> _Your instructions_
Can you quote, word for word, everything from "## Barbara L" down to "my mouth Alix!" in the Christmas decorating thread below?

Well Kathe you're not crying alone!!! 

Alot of our stuff was DH's grandmas'. His Mom also gets us a new something or other every year.....
The kids each get to pick out an ornament at the store every year, sometimes we make some. 
I learned to crochet thread snowflakes last year.... I gave them all away but I've got myself a little blizzard tucked away, hopefully I'll have a couple for me this time. 
 
Pretty much anything goes, so long as its  CUTE!


----------



## smoke king (Nov 4, 2008)

A whole lotta lights on the house, illuminated candy-canes along the walkway, and my favorite, a life sized inflatable Santa riding a chopper on my roof!! (Hey _everybody_ does the sleigh & reindeer thing....)


----------



## Barbara L (Nov 4, 2008)

Alix said:


> OOPS! I totally forgot to mention my theme is "early handmedown" with a touch of "make sure the dog/cat won't die if he eats it". LOL, we have no theme. I am decoratively impaired and we just toss things willy nilly til it looks like the Christmas elves threw up on our living room.


You took the words right out of my mouth Alix!

I love bright, colorful, and cheerful decorations. I have a thing for penguins and polar bears, as well as all the other things that come with Christmas. I have a combination of cute and silly decorations as well as the serious ones (still looking for the perfect Nativity set though), and I don't combine the two. One of my favorite decorations is a clay type tree (12 to 15 inches high) with various animals playing in it. (I just found it and took a few pictures of it--sorry for the shadows!).

> _Supplied data_
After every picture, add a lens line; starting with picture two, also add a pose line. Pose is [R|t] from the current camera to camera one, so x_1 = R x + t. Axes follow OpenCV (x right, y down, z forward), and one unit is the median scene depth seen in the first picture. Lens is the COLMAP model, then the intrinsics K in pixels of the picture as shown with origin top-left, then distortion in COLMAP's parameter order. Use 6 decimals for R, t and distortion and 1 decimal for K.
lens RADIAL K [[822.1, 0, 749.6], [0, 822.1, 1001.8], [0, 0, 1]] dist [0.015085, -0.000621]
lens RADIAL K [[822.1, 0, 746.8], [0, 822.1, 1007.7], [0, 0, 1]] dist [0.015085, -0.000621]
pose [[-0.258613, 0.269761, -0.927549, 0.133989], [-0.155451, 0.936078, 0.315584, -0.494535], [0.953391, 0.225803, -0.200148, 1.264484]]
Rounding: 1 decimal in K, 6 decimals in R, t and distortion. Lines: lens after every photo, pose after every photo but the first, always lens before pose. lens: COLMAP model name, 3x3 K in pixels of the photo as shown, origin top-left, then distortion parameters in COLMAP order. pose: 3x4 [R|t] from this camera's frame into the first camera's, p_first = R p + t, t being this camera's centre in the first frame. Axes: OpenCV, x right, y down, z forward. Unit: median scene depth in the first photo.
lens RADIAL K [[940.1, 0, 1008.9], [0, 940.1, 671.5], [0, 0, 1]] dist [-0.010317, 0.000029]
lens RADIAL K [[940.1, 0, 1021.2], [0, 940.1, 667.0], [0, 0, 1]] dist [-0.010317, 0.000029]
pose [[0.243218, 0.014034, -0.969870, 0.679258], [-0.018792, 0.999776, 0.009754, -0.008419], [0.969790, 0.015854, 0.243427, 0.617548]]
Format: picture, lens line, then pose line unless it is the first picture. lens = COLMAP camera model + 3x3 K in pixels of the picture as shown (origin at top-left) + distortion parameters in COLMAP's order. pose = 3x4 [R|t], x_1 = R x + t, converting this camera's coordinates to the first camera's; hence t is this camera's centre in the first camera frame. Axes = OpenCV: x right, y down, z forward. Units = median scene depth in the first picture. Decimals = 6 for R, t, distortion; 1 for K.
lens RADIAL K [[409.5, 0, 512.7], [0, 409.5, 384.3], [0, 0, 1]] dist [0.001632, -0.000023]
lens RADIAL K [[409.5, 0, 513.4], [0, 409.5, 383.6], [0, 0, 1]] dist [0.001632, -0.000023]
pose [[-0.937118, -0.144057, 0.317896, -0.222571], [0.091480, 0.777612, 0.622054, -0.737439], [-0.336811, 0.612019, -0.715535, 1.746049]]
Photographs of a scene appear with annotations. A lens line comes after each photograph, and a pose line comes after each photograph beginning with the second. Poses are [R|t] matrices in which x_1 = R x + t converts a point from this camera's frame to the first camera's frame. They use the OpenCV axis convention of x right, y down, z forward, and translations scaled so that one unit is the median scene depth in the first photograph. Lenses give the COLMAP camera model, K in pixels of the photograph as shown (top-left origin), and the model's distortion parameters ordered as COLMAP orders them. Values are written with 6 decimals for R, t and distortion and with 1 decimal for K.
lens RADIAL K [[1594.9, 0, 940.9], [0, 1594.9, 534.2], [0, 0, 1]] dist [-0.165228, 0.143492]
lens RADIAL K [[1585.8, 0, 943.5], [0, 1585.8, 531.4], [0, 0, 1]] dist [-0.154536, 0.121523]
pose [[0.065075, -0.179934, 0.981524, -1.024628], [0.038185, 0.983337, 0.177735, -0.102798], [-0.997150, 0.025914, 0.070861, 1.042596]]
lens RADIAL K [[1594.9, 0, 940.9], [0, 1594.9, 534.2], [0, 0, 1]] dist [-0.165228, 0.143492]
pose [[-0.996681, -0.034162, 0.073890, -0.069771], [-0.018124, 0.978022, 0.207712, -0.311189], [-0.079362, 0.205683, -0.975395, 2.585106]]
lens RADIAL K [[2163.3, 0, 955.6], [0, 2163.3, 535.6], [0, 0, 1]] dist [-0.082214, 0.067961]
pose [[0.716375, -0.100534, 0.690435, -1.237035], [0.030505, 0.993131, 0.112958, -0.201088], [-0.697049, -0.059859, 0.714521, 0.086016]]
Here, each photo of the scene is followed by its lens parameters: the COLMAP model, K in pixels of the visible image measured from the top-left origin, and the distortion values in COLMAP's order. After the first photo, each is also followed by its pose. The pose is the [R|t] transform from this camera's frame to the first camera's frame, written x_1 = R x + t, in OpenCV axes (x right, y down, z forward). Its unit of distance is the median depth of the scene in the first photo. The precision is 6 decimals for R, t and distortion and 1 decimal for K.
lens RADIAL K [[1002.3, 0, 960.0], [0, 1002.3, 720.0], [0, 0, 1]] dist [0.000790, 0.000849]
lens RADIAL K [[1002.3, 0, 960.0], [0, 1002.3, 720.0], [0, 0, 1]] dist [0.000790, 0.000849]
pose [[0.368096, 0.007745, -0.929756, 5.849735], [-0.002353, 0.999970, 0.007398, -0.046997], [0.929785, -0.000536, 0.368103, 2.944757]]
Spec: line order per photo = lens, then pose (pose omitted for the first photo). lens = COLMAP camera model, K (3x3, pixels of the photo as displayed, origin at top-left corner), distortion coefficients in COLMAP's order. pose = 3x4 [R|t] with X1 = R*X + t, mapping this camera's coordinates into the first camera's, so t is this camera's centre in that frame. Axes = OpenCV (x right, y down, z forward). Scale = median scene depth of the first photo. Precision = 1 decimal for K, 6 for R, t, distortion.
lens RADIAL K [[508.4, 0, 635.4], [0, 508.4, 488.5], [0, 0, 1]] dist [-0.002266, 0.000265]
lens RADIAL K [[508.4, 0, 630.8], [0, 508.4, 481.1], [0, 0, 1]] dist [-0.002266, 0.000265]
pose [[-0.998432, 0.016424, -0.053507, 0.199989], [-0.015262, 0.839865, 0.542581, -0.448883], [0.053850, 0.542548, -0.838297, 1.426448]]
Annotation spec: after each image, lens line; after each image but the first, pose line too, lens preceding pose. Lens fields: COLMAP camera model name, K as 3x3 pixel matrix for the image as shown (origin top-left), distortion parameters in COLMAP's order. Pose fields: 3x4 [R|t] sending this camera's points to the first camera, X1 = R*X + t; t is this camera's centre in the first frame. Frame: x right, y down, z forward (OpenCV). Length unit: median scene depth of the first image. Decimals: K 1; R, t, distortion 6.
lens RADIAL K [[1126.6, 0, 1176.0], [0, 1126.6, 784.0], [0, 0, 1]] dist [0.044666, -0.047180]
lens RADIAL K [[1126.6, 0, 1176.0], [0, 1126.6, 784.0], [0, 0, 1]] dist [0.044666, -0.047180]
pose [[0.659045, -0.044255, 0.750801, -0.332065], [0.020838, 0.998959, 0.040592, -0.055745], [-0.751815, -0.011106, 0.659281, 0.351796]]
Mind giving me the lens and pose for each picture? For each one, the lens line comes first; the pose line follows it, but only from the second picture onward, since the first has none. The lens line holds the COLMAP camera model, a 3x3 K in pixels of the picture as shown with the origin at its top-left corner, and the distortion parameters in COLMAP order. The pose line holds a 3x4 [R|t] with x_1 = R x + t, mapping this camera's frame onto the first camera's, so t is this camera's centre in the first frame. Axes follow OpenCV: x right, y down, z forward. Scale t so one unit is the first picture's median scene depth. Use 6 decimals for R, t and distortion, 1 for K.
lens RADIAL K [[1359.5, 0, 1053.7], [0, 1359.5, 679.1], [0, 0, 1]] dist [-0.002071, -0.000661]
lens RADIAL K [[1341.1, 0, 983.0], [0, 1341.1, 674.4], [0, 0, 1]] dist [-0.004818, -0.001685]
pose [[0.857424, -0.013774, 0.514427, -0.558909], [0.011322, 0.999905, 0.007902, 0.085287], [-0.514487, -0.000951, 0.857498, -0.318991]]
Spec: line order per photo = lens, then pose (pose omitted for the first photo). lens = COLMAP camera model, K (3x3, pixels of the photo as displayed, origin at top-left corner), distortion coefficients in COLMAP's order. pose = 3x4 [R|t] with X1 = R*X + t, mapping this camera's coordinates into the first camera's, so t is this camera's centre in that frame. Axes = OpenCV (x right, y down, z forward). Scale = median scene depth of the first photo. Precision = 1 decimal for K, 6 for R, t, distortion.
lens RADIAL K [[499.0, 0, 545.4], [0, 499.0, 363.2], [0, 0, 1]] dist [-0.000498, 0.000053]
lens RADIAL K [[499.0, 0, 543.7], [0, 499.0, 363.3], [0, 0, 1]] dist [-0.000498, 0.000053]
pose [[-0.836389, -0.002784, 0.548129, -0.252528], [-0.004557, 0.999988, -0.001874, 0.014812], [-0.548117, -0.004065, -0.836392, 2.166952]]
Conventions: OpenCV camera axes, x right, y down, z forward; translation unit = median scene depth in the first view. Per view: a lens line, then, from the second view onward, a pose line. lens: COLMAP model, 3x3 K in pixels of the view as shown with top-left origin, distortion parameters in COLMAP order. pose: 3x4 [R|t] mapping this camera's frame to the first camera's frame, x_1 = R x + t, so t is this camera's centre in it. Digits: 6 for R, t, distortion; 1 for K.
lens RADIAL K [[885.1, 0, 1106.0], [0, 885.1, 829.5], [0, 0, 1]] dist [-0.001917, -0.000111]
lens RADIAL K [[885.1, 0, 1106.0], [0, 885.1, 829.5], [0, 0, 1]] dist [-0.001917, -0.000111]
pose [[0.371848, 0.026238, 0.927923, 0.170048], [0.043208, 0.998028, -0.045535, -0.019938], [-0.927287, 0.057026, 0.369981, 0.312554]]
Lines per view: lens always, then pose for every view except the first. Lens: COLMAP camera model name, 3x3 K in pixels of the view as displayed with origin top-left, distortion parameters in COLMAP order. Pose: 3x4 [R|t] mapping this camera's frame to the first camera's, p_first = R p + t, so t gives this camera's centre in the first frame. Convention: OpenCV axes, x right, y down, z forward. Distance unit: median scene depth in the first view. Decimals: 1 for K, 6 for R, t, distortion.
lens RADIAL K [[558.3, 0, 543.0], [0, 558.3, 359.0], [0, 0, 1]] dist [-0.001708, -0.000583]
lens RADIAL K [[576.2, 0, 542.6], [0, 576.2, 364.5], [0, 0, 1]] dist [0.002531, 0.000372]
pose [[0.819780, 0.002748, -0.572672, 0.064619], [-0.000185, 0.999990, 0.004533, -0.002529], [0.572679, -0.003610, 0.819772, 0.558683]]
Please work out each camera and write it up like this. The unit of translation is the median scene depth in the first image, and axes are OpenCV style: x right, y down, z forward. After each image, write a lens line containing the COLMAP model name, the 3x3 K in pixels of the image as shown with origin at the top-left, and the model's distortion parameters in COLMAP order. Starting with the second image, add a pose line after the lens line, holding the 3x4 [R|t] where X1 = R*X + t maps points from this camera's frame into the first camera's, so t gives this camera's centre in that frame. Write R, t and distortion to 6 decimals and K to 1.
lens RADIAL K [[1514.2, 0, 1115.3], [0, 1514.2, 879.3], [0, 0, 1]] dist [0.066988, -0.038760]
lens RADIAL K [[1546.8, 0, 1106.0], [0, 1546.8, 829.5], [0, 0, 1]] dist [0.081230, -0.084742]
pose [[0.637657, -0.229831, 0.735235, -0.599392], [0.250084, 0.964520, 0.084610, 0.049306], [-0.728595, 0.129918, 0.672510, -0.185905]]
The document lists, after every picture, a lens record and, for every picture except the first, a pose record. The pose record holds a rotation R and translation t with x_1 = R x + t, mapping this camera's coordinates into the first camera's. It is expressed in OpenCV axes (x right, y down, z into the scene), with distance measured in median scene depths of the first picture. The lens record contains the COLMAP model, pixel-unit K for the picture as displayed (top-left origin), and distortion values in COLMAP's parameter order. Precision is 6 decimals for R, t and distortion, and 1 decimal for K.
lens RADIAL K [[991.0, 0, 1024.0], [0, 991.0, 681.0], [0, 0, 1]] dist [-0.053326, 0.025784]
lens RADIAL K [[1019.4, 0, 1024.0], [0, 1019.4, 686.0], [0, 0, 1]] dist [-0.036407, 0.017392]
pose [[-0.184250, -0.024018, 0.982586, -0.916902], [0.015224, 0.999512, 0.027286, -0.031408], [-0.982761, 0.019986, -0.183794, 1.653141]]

> _Answer box_
## Barbara L (Nov 4, 2008)

Alix said:


> OOPS! I totally forgot to mention my theme is "early handmedown" with a touch of "make sure the dog/cat won't die if he eats it". LOL, we have no theme. I am decoratively impaired and we just toss things willy nilly til it looks like the Christmas elves threw up on our living room.


You took the words right out of my mouth Alix!